[Date Prev][Date Next][Thread Prev][Thread Next][Date Index][Thread Index]
Re: [syndication] Re: Translate non-structured documents into Xml RSS format
- To: syndication@egroups.com
- Subject: Re: [syndication] Re: Translate non-structured documents into Xml RSS format
- From: Ian Davis <ian@calaba.com>
- Date: Tue, 26 Sep 2000 11:55:53 -0700
- In-reply-to: <001301c0277c$f48b9430$020d0dc0@vertexdev.com>
- Organization: Calaba Ltd.
- References: <001301c0277c$f48b9430$020d0dc0@vertexdev.com>
- Reply-to: Ian Davis <iand@internetalchemy.org>
On Monday, September 25, 2000, 10:45:19 PM, Jeff wrote:
> I think that Ben is asking for an HTML scraper. They
> generally use some obscenely complex Perl regular
> expressions to extract the relevant headlines from
> a page. The expressions are specific to the page.
> I know that Ian over at Internet Alchemy runs one.
I do run one still, although I don't maintain it as much as I should.
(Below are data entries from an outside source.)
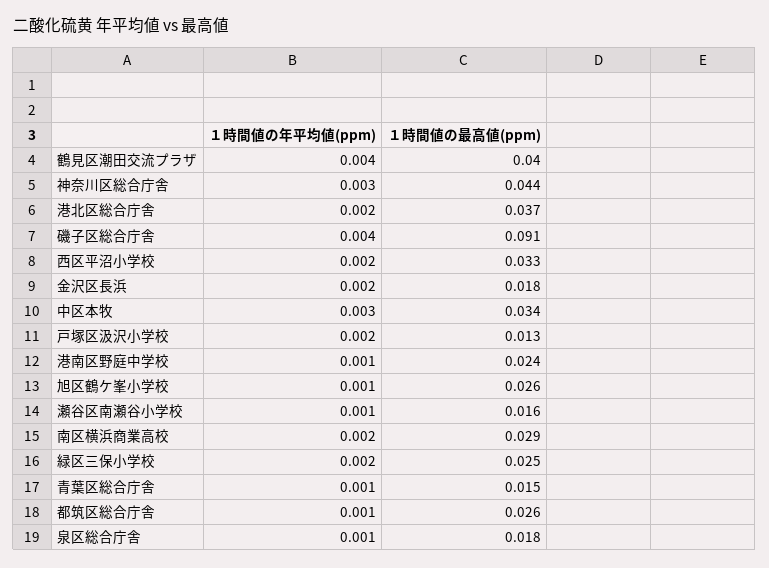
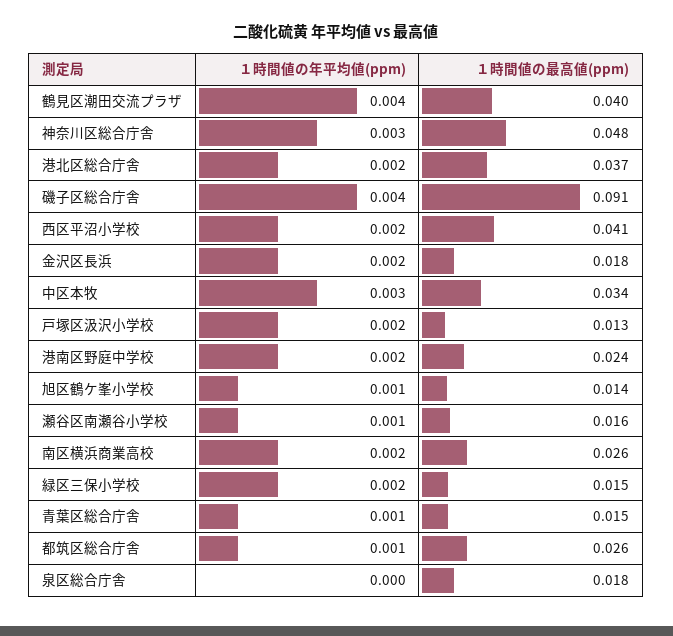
  {
    "１時間値の年平均値(ppm)": {
      "鶴見区潮田交流プラザ": 0.004,
      "神奈川区総合庁舎": 0.003,
      "港北区総合庁舎": 0.002,
      "磯子区総合庁舎": 0.004,
      "西区平沼小学校": 0.002,
      "金沢区長浜": 0.002,
      "中区本牧": 0.003,
      "戸塚区汲沢小学校": 0.002,
-     "港南区野庭中学校": 0.001,
+     "港南区野庭中学校": 0.002,
      "旭区鶴ケ峯小学校": 0.001,
      "瀬谷区南瀬谷小学校": 0.001,
      "南区横浜商業高校": 0.002,
      "緑区三保小学校": 0.002,
      "青葉区総合庁舎": 0.001,
      "都筑区総合庁舎": 0.001,
-     "泉区総合庁舎": 0.001
+     "泉区総合庁舎": 0
    },
    "１時間値の最高値(ppm)": {
      "鶴見区潮田交流プラザ": 0.04,
-     "神奈川区総合庁舎": 0.044,
+     "神奈川区総合庁舎": 0.048,
      "港北区総合庁舎": 0.037,
      "磯子区総合庁舎": 0.091,
-     "西区平沼小学校": 0.033,
+     "西区平沼小学校": 0.041,
      "金沢区長浜": 0.018,
      "中区本牧": 0.034,
      "戸塚区汲沢小学校": 0.013,
      "港南区野庭中学校": 0.024,
-     "旭区鶴ケ峯小学校": 0.026,
+     "旭区鶴ケ峯小学校": 0.014,
      "瀬谷区南瀬谷小学校": 0.016,
-     "南区横浜商業高校": 0.029,
+     "南区横浜商業高校": 0.026,
-     "緑区三保小学校": 0.025,
+     "緑区三保小学校": 0.015,
      "青葉区総合庁舎": 0.015,
      "都筑区総合庁舎": 0.026,
      "泉区総合庁舎": 0.018
    }
  }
> I'm not a big fan of scraping -- it seems to be
> fragile and error-prone -- if the site changes
> its format the regular expressions could break.
Scrapers can be fragile, but the breakage is not as high as you might
think. Many sites use them. I believe Moreover uses WebMethods to
create their large set of feeds.
Ian